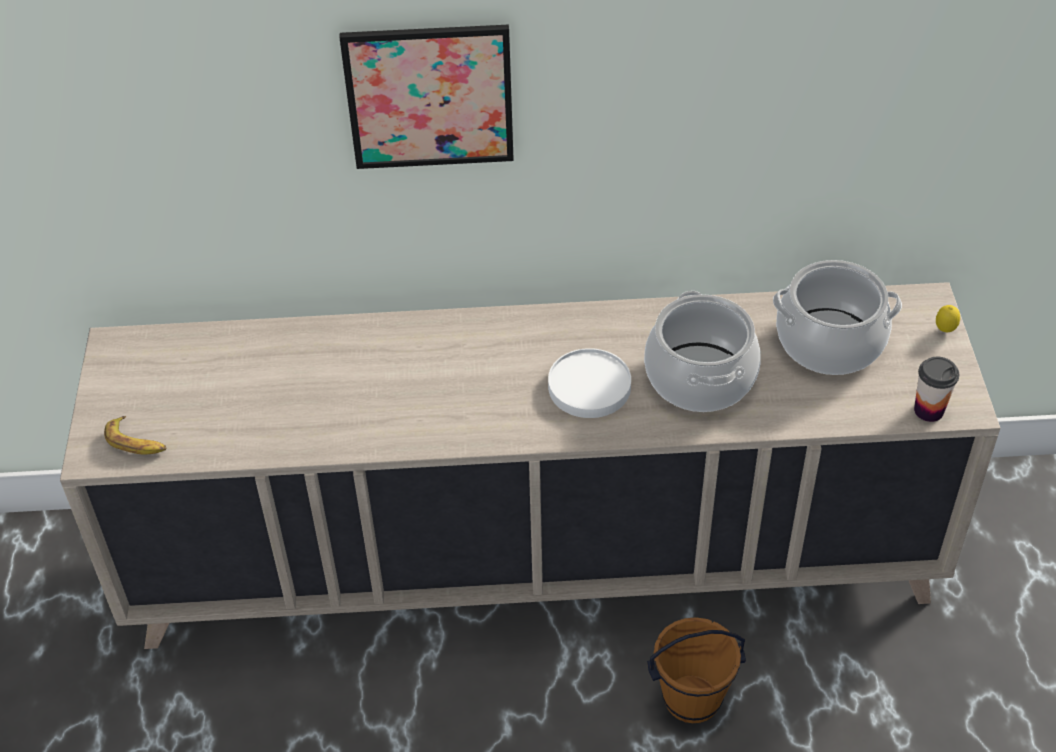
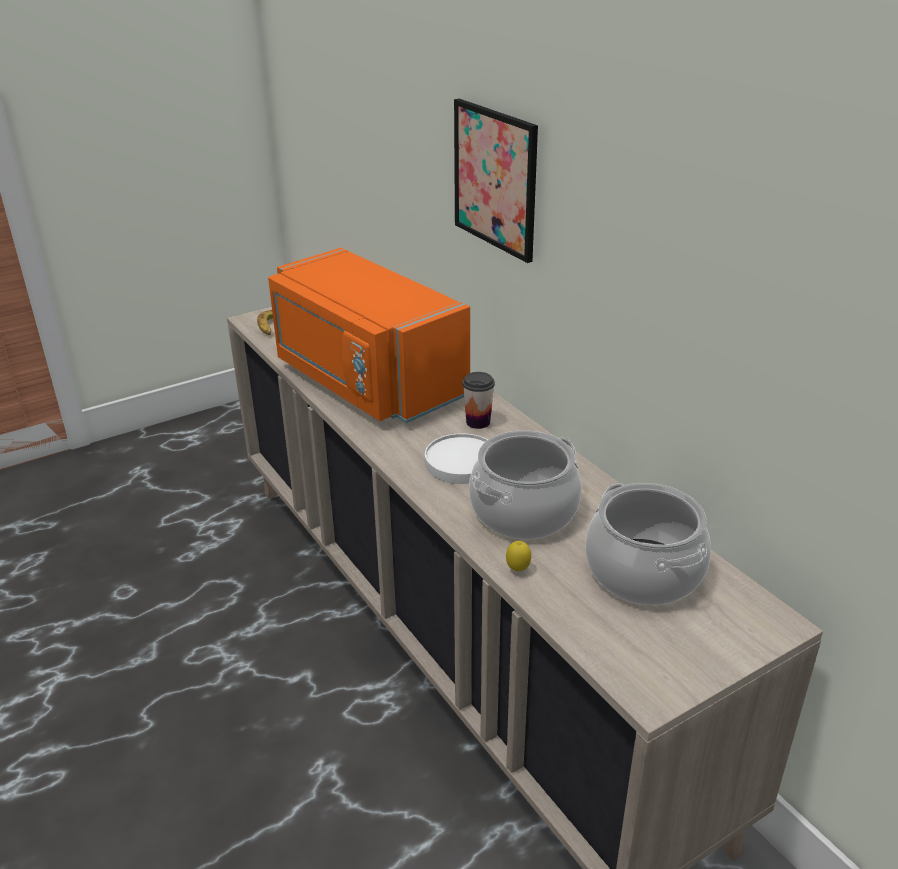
camera: 60 degrees right, 15 degrees down
brown bucket [647,617,746,723] -> none
cup [914,357,959,422] -> cup moved to [462,372,495,429]
lemon [936,305,960,332] -> lemon moved to [506,541,531,571]
none -> orange microwave [268,248,470,423]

==========

Transcribe every entry exactly, leaving out the pictures.

# TASK RESULT
camera: 60 degrees right, 15 degrees down
brown bucket [647,617,746,723] -> none
cup [914,357,959,422] -> cup moved to [462,372,495,429]
lemon [936,305,960,332] -> lemon moved to [506,541,531,571]
none -> orange microwave [268,248,470,423]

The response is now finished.